Reproduce the text of every record below character for character. Leave the pictures out of your reply.

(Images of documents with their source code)
---

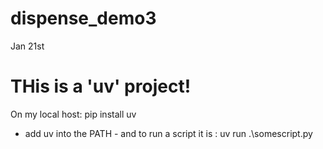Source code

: # dispense_demo3
Jan 21st

# THis is a 'uv' project!
On my local host: 
pip install uv 
 - add uv into the PATH - 
 and to run a script it is : uv run .\somescript.py 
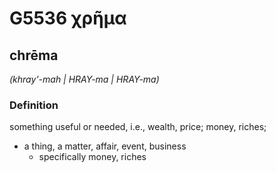 # G5536 χρῆμα

## chrēma

_(khray'-mah | HRAY-ma | HRAY-ma)_

### Definition

something useful or needed, i.e., wealth, price; money, riches; 

- a thing, a matter, affair, event, business
  - specifically money, riches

---

▸ Response to the exercise:
Source code

: # dispense_demo3
Jan 21st

# THis is a 'uv' project!
On my local host: 
pip install uv 
 - add uv into the PATH - 
 and to run a script it is : uv run .\somescript.py 
 # G5536 χρῆμα

## chrēma

_(khray'-mah | HRAY-ma | HRAY-ma)_

### Definition

something useful or needed, i.e., wealth, price; money, riches; 

- a thing, a matter, affair, event, business
  - specifically money, riches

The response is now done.